NASHVILLE – Today, the Tennessee Bureau of Investigation released two reports, detailing the volume and nature of crime identified as hate crime and violence against the state’s law enforcement officers. The annual studies compile crime data submitted to TBI by the state’s law enforcement agencies through the Tennessee Incident Based Reporting System (TIBRS).
Among the findings from ‘Tennessee Hate Crime 2017’:
- Overall, the number of offenses in which the bias was known increased from 180 in 2016 to 199 in 2017.
- Males (54.7%) were victimized at a higher rate than females (45.3%).
- Simple Assault was the most frequently reported bias-motivated offense in 2017.
- 80.6% of hate crime offenders were male.
- 10.2% of offenses designated as hate crimes were committed by juveniles.

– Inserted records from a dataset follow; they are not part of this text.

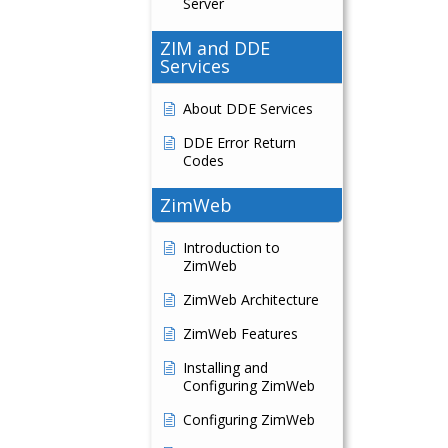
Server
ZIM and DDE
Services
About DDE Services
DDE Error Return
Codes
ZimWeb
Introduction to
ZimWeb
ZimWeb Architecture
ZimWeb Features
Installing and
Configuring ZimWeb
Configuring ZimWeb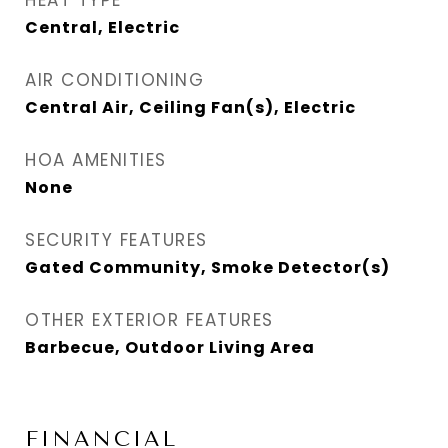
HEAT TYPE
Central, Electric
AIR CONDITIONING
Central Air, Ceiling Fan(s), Electric
HOA AMENITIES
None
SECURITY FEATURES
Gated Community, Smoke Detector(s)
OTHER EXTERIOR FEATURES
Barbecue, Outdoor Living Area
FINANCIAL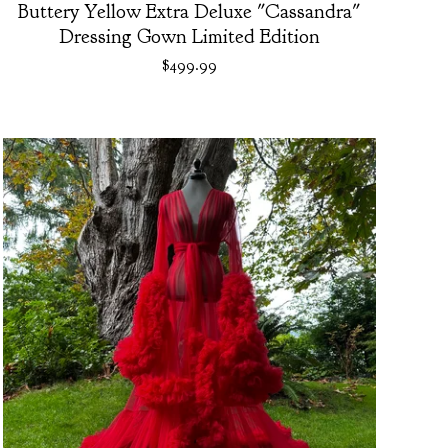
Buttery Yellow Extra Deluxe "Cassandra"
Dressing Gown Limited Edition
$
499.99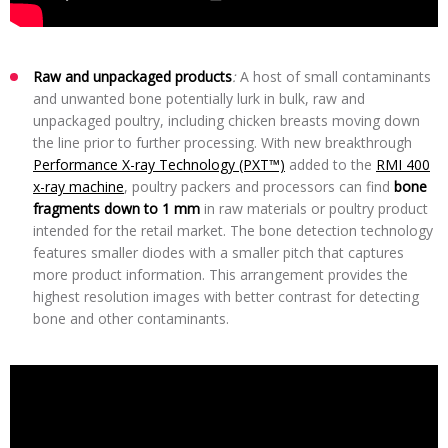
Raw and unpackaged products
:
A host of small contaminants
and unwanted bone potentially lurk in bulk, raw and
unpackaged poultry, including chicken breasts moving down
the line prior to further processing. With new breakthrough
Performance X-ray Technology (PXT™)
added to the
RMI 400
x-ray machine
, poultry packers and processors can find
bone
fragments down to 1 mm
in raw materials or poultry product
intended for the retail market. The bone detection technology
features smaller diodes with a smaller pitch that captures
more product information. This arrangement provides the
highest resolution images with better contrast for detecting
bone and other contaminants.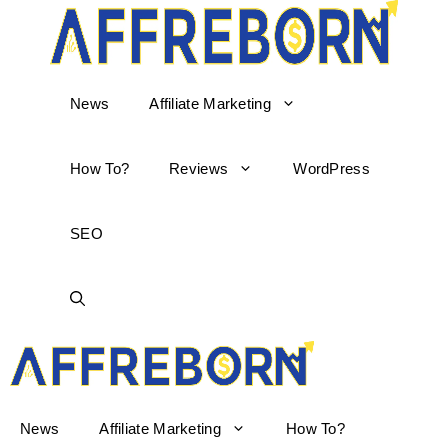
News
Affiliate Marketing
How To?
Reviews
WordPress
SEO
AffReborn
News
Affiliate Marketing
How To?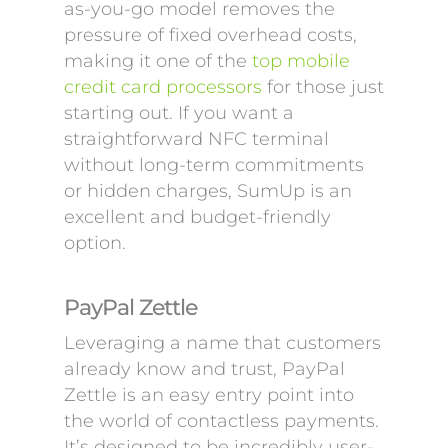
as-you-go model removes the
pressure of fixed overhead costs,
making it one of the
top mobile
credit card processors
for those just
starting out. If you want a
straightforward NFC terminal
without long-term commitments
or hidden charges, SumUp is an
excellent and budget-friendly
option.
PayPal Zettle
Leveraging a name that customers
already know and trust, PayPal
Zettle is an easy entry point into
the world of contactless payments.
It’s designed to be incredibly user-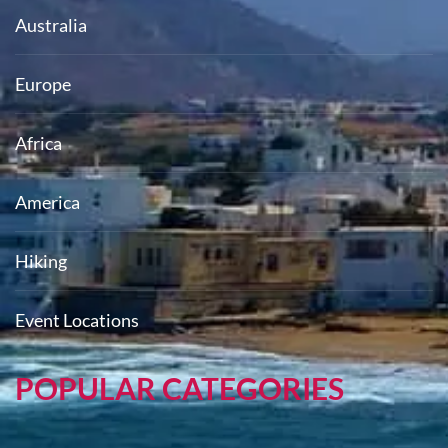
Australia
Europe
Africa
America
Hiking
Event Locations
POPULAR CATEGORIES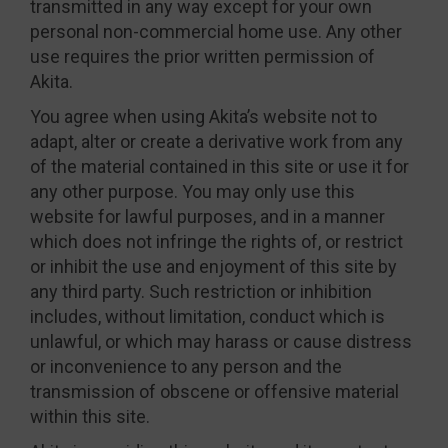
transmitted in any way except for your own
personal non-commercial home use. Any other
use requires the prior written permission of
Akita.
You agree when using Akita’s website not to
adapt, alter or create a derivative work from any
of the material contained in this site or use it for
any other purpose. You may only use this
website for lawful purposes, and in a manner
which does not infringe the rights of, or restrict
or inhibit the use and enjoyment of this site by
any third party. Such restriction or inhibition
includes, without limitation, conduct which is
unlawful, or which may harass or cause distress
or inconvenience to any person and the
transmission of obscene or offensive material
within this site.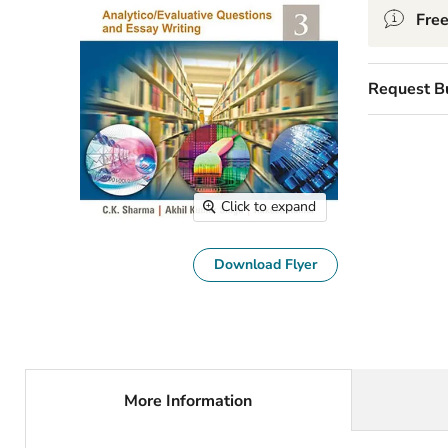
Free
Request B
Click to expand
Download Flyer
More Information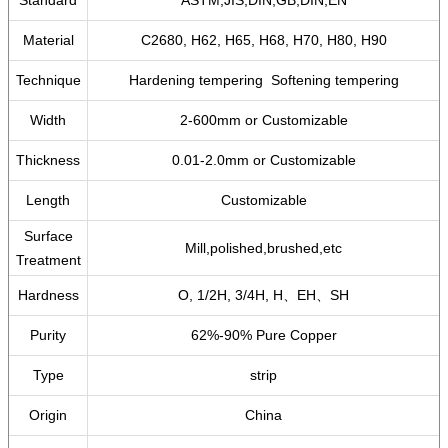
Standard
ASTM,JIS,DIN,GB,DIN,EN
Material
C2680, H62, H65, H68, H70, H80, H90
Technique
Hardening tempering Softening tempering
Width
2-600mm or Customizable
Thickness
0.01-2.0mm or Customizable
Length
Customizable
Surface
Mill,polished,brushed,etc
Treatment
Hardness
O, 1/2H, 3/4H, H、EH、SH
Purity
62%-90% Pure Copper
Type
strip
Origin
China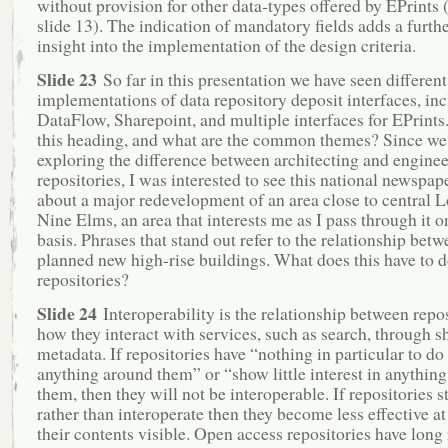
without provision for other data-types offered by EPrints
slide 13). The indication of mandatory fields adds a furthe
insight into the implementation of the design criteria.
Slide 23
So far in this presentation we have seen different
implementations of data repository deposit interfaces, in
DataFlow, Sharepoint, and multiple interfaces for EPrints
this heading, and what are the common themes? Since we
exploring the difference between architecting and enginee
repositories, I was interested to see this national newspape
about a major redevelopment of an area close to central 
Nine Elms, an area that interests me as I pass through it o
basis. Phrases that stand out refer to the relationship betw
planned new high-rise buildings. What does this have to d
repositories?
Slide 24
Interoperability is the relationship between repo
how they interact with services, such as search, through s
metadata. If repositories have “nothing in particular to do
anything around them” or “show little interest in anythin
them, then they will not be interoperable. If repositories 
rather than interoperate then they become less effective a
their contents visible. Open access repositories have long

Among the findings in “Law Enforcement Officers Killed or Assaulted (LEOKA) 2017”:
- The number of LEOKA victims increased by 14.7 % year-to-year, with 2,137 victims reported in 2017.
- In 2017, there were no Law Enforcement Officers reported as being feloniously killed in the line of duty.
- The most frequently reported LEOKA offense was Simple Assault at 53.7%.
As with all of its crime publications, the TBI cautions against using the data provided in these reports to compare one jurisdiction to another. The factors impacting crime vary from community to community and accordingly, comparisons are considered neither fair nor accurate.
Both reports are currently available for review on the TBI’s website: www.tn.gov/tbi.